A man who punched and kicked his grandmother’s neighbour outside a wine bar has narrowly avoided an immediate jail term.
ristan Brennan (22), from Charleville Avenue in south Belfast, was handed an 11-month sentenced, suspended for two years, after he admitted wounding his male victim.
Belfast Crown Court was told there was a "lengthy history of issues’’ between the defendant’s grandmother, who is now leaving her address, and her neighbour.
Brennan and his victim were part of separate groups drinking in the Lisburn Road’s Chelsea wine bar on April 28, 2019.
Both men left the premises after an argument broke out, with the defendant punching his victim and kicking him while he was on the ground.

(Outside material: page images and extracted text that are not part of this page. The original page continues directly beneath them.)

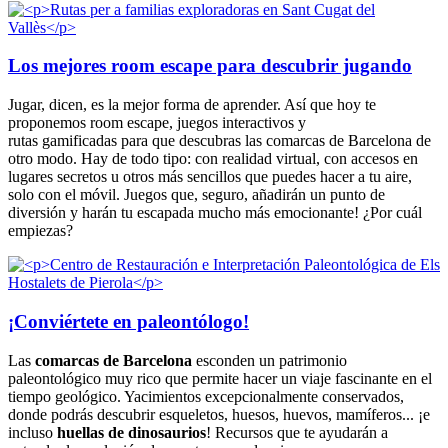
Los mejores room escape para descubrir jugando
Jugar, dicen, es la mejor forma de aprender. Así que hoy te
proponemos room escape, juegos interactivos y
rutas gamificadas para que descubras las comarcas de Barcelona de
otro modo. Hay de todo tipo: con realidad virtual, con accesos en
lugares secretos u otros más sencillos que puedes hacer a tu aire,
solo con el móvil. Juegos que, seguro, añadirán un punto de
diversión y harán tu escapada mucho más emocionante! ¿Por cuál
empiezas?
¡Conviértete en paleontólogo!
Las
comarcas de Barcelona
esconden un patrimonio
paleontológico muy rico que permite hacer un viaje fascinante en el
tiempo geológico. Yacimientos excepcionalmente conservados,
donde podrás descubrir esqueletos, huesos, huevos, mamíferos... ¡e
incluso
huellas de dinosaurios
! Recursos que te ayudarán a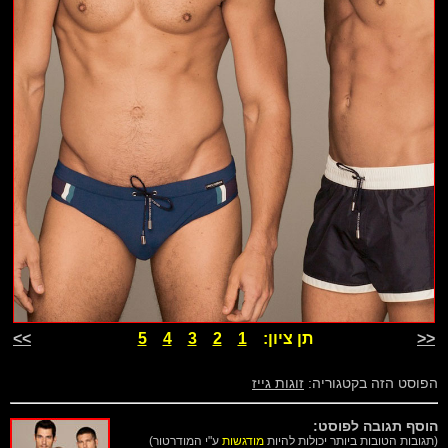
<<
תן ציון:
1
2
3
4
5
>>
הפוסט הזה בקטגוריה:
זוגות גייז
הוסף תגובה לפוסט:
(תגובות הטובות ביותר יכולות להיות
מודגשות
ע"י המודרטור)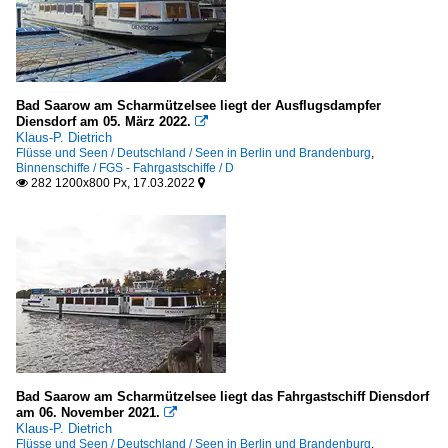
Deutsche Binnenreederei AG, Berlin
Köln-Düsseldorfer Deutsche Rheinschiffahrt AG, Köln
Bad Saarow am Scharmützelsee liegt der Ausflugsdampfer
Diensdorf am 05. März 2022.

Klaus-P. Dietrich
Flüsse und Seen / Deutschland / Seen in Berlin und Brandenburg
,
Binnenschiffe / FGS - Fahrgastschiffe / D
282 1200x800 Px, 17.03.2022


Bad Saarow am Scharmützelsee liegt das Fahrgastschiff Diensdorf
am 06. November 2021.

Klaus-P. Dietrich
Flüsse und Seen / Deutschland / Seen in Berlin und Brandenburg
,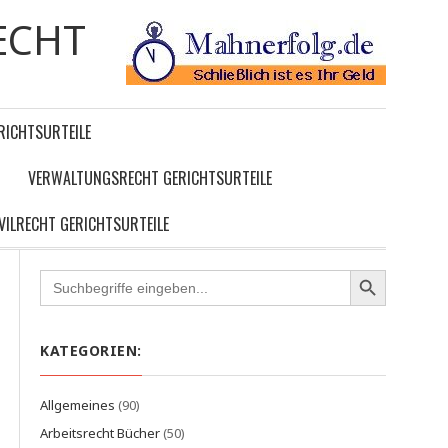
ECHT
RICHTSURTEILE
VERWALTUNGSRECHT GERICHTSURTEILE
IVILRECHT GERICHTSURTEILE
Search
for:
KATEGORIEN:
Allgemeines
(90)
Arbeitsrecht Bücher
(50)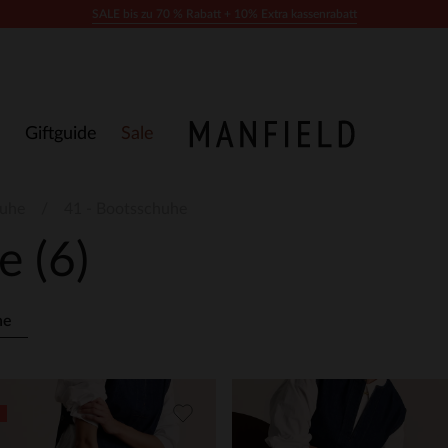
SALE bis zu 70 % Rabatt + 10% Extra kassenrabatt
Giftguide
Sale
huhe
41 - Bootsschuhe
he
(6)
he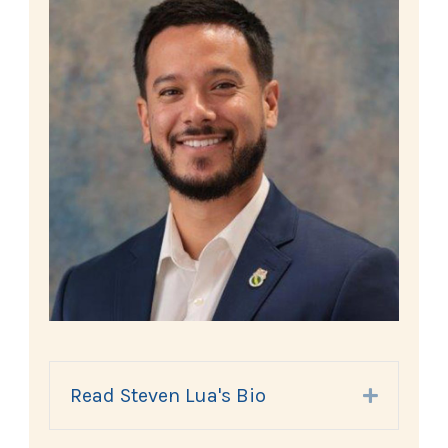
Read Steven Lua's Bio
Expand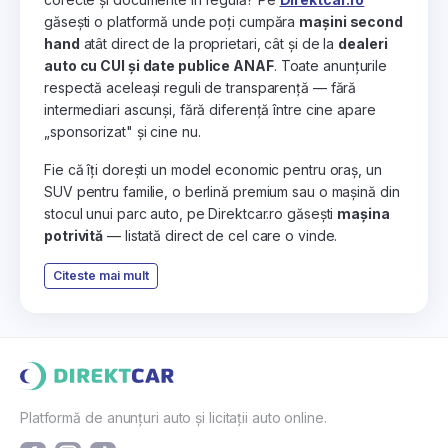
găsești o platformă unde poți cumpăra
mașini second
hand
atât direct de la proprietari, cât și de la
dealeri
auto cu CUI și date publice ANAF
. Toate anunțurile
respectă aceleași reguli de transparență — fără
intermediari ascunși, fără diferență între cine apare
„sponsorizat" și cine nu.
Fie că îți dorești un model economic pentru oraș, un
SUV pentru familie, o berlină premium sau o mașină din
stocul unui parc auto, pe Direktcar.ro găsești
mașina
potrivită
— listată direct de cel care o vinde.
Citeste mai mult
Platformă de anunțuri auto și licitații auto online.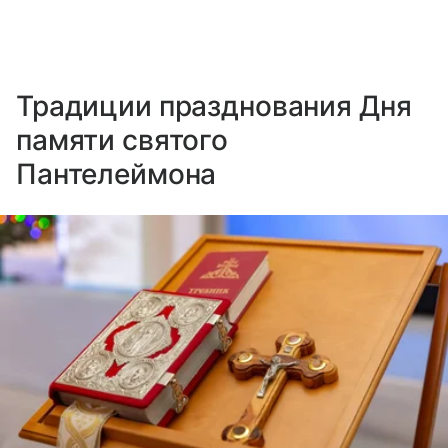
Традиции празднования Дня
памяти святого
Пантелеймона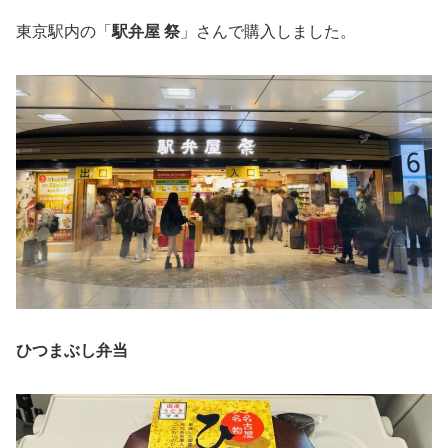
東京駅内の「
駅弁屋 祭
」さんで購入しました。
ひつまぶし弁当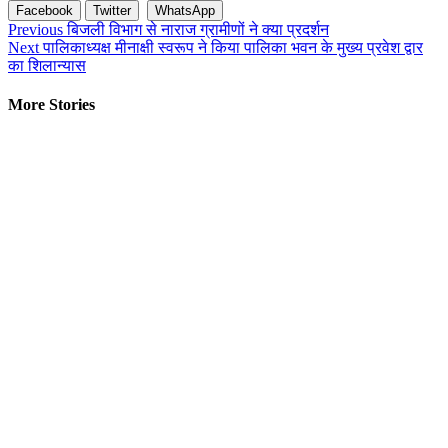
Facebook
Twitter
WhatsApp
Continue
Previous
बिजली विभाग से नाराज ग्रामीणों ने क्या प्रदर्शन
Next
पालिकाध्यक्ष मीनाक्षी स्वरूप ने किया पालिका भवन के मुख्य प्रवेश द्वार
Reading
का शिलान्यास
More Stories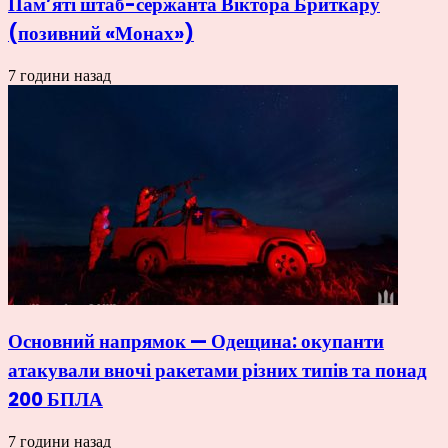
Пам’яті штаб-сержанта Віктора Бриткару
(позивний «Монах»)
7 години назад
Основний напрямок — Одещина: окупанти
атакували вночі ракетами різних типів та понад
200 БПЛА
7 години назад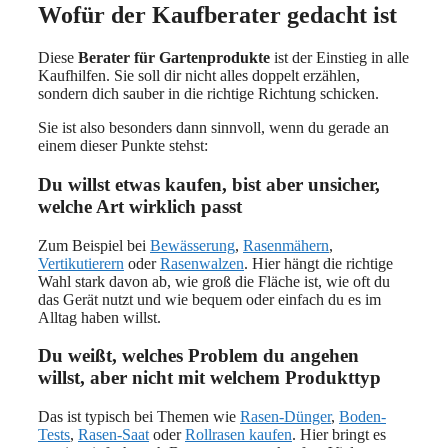
Wofür der Kaufberater gedacht ist
Diese
Berater für Gartenprodukte
ist der Einstieg in alle
Kaufhilfen. Sie soll dir nicht alles doppelt erzählen,
sondern dich sauber in die richtige Richtung schicken.
Sie ist also besonders dann sinnvoll, wenn du gerade an
einem dieser Punkte stehst:
Du willst etwas kaufen, bist aber unsicher,
welche Art wirklich passt
Zum Beispiel bei
Bewässerung
,
Rasenmähern
,
Vertikutierern
oder
Rasenwalzen
. Hier hängt die richtige
Wahl stark davon ab, wie groß die Fläche ist, wie oft du
das Gerät nutzt und wie bequem oder einfach du es im
Alltag haben willst.
Du weißt, welches Problem du angehen
willst, aber nicht mit welchem Produkttyp
Das ist typisch bei Themen wie
Rasen-Dünger
,
Boden-
Tests
,
Rasen-Saat
oder
Rollrasen kaufen
. Hier bringt es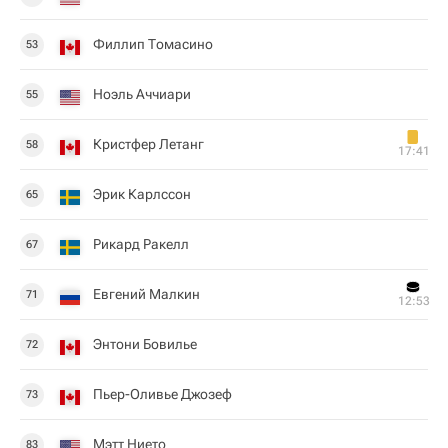
Филлип Томасино
53
Ноэль Аччиари
55
Кристфер Летанг
58
17:41
Эрик Карлссон
65
Рикард Ракелл
67
Евгений Малкин
71
12:53
Энтони Бовилье
72
Пьер-Оливье Джозеф
73
Мэтт Нието
83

The court heard Brennan left the scene but returned and was arrested by police.
The injured party needed seven stitches to his ear and claimed to be suffering ongoing difficulties as a result of the attack.
Passing sentence, Judge Neil Rafferty QC called the attack "disgraceful’’.
"I and my colleagues deal on a regular basis with the tragic situation where young men with alcohol taken engage in violence of this nature," he said.
"One punch is thrown and causes minor injury or, in many other cases, a subdural haematoma that leads to death.
"The only way to stamp those out is to impose deterrent sentences.’’
He added, however, that the defendant’s decision to return to the scene, his behaviour with police and a letter of apology he had written spoke volumes about his character.
Judge Rafferty also accepted that prior to the attack, Brennan had lived an "unblemished life".
He ordered him to pay his victim £1,000 in compensation and said he would be jailed if he committed further offences.